# Get another degree?



## Cerberus (Feb 13, 2005)

.


----------



## NoDirectionHome (Oct 24, 2010)

What did you major in that was "worthless"?

Also, from my perspective, any chance I could get to go to college, I would take. I'd be a student for life if I could. :b I hope I can manage to get out of college without debt too.


----------



## Giraffe (Sep 7, 2010)

I was an English major. 5 years after graduating, I went back to school for healthcare stuff. 

It's fun, and it'll probably be easier to be a good student now that you're a little older than you were the first time around.


----------



## littledaisy (Jul 22, 2010)

Computer Science is one of the few majors where you can actually get hired by just doing an undergrad. I'd say go for it.


----------



## water36 (Nov 5, 2010)

That is definitely a good decision. Graduating computer science is great for working in the industry or freelance work at home.


----------



## alte (Sep 4, 2010)

I don't know what your first degree is but if it is absolutely worthless as you say, then there is nothing wrong with getting a second degree in a solid, marketable major like computer science. You will ideally be working decades in the field you choose now. Relative to this, 4 years spent getting the degree is a small compromise.


----------



## veron (Apr 29, 2009)

I'm also considering getting another degree. While the one I have now isn't exactly "useless" (graphic design), it's something I have very little interest in and wish in no way to pursue. I've since gotten an entry level job that I really like, and am considering going to uni to get a degree in the relevant field. If I ever lose this job, I'll have work experience but still be an unskilled worker, because of no diploma. In some way, I'm tied down to the company I work for. But on the other hand, I don't want to quit my job to go to school again.


----------



## Mordeci (Oct 18, 2010)

Cerberus said:


> Anyone else major in something practically worthless and considered going back to school for a degree that's a little more marketable? I managed to get through college debt-free the first time, so it's not like it would kill me to get another one.
> 
> I've been teaching myself programming over the past couple weeks. I'm thinking I'll go back to school for a computer science degree. I might not even have to finish it to gain employment in the field.
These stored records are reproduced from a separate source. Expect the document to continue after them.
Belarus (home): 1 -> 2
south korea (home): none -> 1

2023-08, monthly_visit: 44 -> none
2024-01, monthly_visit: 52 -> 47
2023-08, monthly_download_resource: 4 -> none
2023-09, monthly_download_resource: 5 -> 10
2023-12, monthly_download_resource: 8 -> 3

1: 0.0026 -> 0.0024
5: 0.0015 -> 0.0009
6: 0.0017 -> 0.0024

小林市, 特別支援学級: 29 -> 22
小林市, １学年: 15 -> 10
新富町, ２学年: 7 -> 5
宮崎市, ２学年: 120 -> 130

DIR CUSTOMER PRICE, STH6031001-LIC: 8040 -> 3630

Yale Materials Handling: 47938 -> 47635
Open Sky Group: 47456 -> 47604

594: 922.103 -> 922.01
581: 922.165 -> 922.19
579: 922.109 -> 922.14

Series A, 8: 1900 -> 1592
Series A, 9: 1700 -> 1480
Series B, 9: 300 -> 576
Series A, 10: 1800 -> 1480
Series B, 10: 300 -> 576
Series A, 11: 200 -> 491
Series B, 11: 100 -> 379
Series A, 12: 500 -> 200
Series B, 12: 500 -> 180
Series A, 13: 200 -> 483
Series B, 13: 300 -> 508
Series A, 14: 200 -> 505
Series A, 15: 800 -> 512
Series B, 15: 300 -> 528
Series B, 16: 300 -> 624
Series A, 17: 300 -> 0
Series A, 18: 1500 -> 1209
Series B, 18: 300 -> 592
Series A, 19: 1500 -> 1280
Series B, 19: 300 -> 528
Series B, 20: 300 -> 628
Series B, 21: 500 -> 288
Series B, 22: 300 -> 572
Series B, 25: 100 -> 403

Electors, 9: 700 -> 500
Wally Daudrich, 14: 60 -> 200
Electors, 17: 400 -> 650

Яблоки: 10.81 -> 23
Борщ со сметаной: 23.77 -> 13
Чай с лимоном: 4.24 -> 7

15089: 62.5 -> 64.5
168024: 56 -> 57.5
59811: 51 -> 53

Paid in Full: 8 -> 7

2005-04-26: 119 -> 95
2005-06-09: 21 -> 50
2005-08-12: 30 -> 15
I thought the same thing except what I wanted to go back to school for wasn't really marketable either. I did a double major in college for Political Science International Studies and English Literature. When I had doubts about my current path I actually considered film school, which is another liberal arts degree. I was surprised, they said they don't accept applicants who already have bachelors degrees and said to try their masters program, it might just be that school or it might be a national thing, but look into see if they would want you to apply to a undergrad or graduate level program.


----------



## Roberto (Aug 16, 2004)

Maybe you should just take shop classes from a community college and start your own business. Welding contractor, or maybe a mobile auto mechanic. From what I've heard programming for a company sounds really boring. Whatever you do, aspire to create your own means to a living because working for somebody else and putting up with all their BS sucks. Why spend all that time getting educated just to be somebodies expletive expletive female dog.


----------



## seafolly (Jun 17, 2010)

If you can afford it and have the time I would absolutely go for this second degree if you think it's what truly interests you. I must admit any poli sci majors I know of tend to continue into law school rather than stop at BA. And don't let one class stop you. As you said, get a tutor and study.  I was terrified about calculus as I hadn't taken high school math since 2001. It's just about logical thinking though, you don't really need a whole lot of background. With some over the phone tutoring from a friend who was working at another university, I managed to score 92%. I have never ever done so well in a university course. And the point of sharing the grade is just to show you that you don't need to be a math whiz to understand it. Calculus is a language all in its own and I have to assume you think logically anyway to be striving for a computer science degree!


----------